◆ Text section:
---+---
By Paul S. Garrard, Founder and President, PGPresents, LLC, Independent Student Loan Consulting
While it is ultimately your choice whether to borrow federal or private loans for medical school, there are reasons why keeping your student loan portfolio federal is likely the better way to go. Federal Grad PLUS loans allow graduate students to borrow up to their annual cost of attendance, minus other aid, and like other federal loans, offer far greater repayment flexibility than private loans, even with some noticeable improvements in private loan offerings. This repayment flexibility is extremely important to many medical school graduates when their salaries (stipends) are low relative to their debt, which is often the case during training.
However, perhaps the biggest reason to borrow from federal programs during medical school is to help preserve your options for retiring your debt after training when you become an attending physician.
---+---
[Items listed in a dataset]
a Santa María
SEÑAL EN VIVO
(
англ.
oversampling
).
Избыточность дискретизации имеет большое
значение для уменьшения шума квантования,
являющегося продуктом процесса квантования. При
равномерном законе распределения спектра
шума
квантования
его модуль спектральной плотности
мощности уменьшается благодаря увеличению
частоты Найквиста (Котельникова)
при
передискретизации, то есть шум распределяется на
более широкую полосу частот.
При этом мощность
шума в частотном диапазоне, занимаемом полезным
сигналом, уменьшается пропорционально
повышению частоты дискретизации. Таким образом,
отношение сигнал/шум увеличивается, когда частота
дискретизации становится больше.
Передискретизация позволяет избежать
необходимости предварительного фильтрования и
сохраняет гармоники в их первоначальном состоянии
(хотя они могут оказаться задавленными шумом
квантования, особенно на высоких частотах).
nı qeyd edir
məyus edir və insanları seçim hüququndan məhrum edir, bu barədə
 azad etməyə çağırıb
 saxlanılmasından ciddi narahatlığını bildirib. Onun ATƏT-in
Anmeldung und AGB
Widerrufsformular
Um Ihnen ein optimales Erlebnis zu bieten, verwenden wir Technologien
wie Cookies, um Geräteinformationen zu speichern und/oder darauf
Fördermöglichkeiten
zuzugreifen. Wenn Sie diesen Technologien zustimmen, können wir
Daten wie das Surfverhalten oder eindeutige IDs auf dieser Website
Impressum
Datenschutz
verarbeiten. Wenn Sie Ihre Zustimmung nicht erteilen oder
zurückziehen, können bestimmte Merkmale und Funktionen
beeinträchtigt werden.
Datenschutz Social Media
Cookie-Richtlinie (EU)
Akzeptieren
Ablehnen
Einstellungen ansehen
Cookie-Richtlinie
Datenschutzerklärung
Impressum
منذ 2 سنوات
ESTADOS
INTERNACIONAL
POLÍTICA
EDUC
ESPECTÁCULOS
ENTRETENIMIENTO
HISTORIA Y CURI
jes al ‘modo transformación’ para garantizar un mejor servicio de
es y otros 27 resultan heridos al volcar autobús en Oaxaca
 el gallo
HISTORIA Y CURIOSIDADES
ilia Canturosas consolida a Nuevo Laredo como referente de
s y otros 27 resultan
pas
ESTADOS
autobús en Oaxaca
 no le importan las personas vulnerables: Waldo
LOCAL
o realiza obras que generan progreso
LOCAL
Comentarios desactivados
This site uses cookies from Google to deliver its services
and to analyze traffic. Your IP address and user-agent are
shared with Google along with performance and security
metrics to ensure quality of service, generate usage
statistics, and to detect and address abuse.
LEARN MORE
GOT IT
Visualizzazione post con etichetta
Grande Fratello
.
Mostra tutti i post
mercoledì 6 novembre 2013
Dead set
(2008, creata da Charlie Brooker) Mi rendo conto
---+---
◆ Problems and tasks:
[A] Name every type of loan mentioned in the text on borrowing for medical school.
[B] Pick up the text on federal versus private loans for medical school and carry it on from its final sentence.

◆ Answers to the exercise:
[A] Federal loans, private loans, and Federal Grad PLUS loans.

[B]
Here’s how it works. While some residents postpone their payments during training, clearly the majority start making payments, many with Income Driven Repayment plans like Pay As You Earn (PAYE) or Revised Pay As You Earn (REPAYE), since these repayment plans provide affordable payments based on your income, not the size of your student loan debt. When you consider that these payments with income plans are being made on loans the federal government made (Direct Loans) and that over 95% of teaching hospitals are non-profit entities, these borrowers actually start qualifying for Public Service Loan Forgiveness (PSLF) during training simply by making regularly scheduled payments on their debt. In other words, they are preserving the option to retire their federal debt tax free if they happen to land in the public non-profit sector after training.
With regard to the PSLF Program, remember how you qualify, and ensure you are doing the following to obtain forgiveness:
- Make 120 timely, scheduled payments with an income plan like PAYE or REPAYE …
- On federal Direct Loans …
- While working full time for an eligible non-profit public sector employer.
Notice there is no mention of private loans with PSLF, because they do not qualify.
So, by keeping your loans federal in medical school, including the option for Grad PLUS, you are preserving the following options for retiring your debt when you come out of training:
- First, as mentioned above, if you land in the public non-profit sector as an attending physician, simply continue making minimum payments with your income plan and ultimately retire your debt tax free with PSLF.
- Second, if you land in the private sector, either a) stay in your income plan where payments are always affordable and aggressively pay if and when you want to in whatever amount you want to or b) refinance your federal student loans at a lower rate at that time with a private lender.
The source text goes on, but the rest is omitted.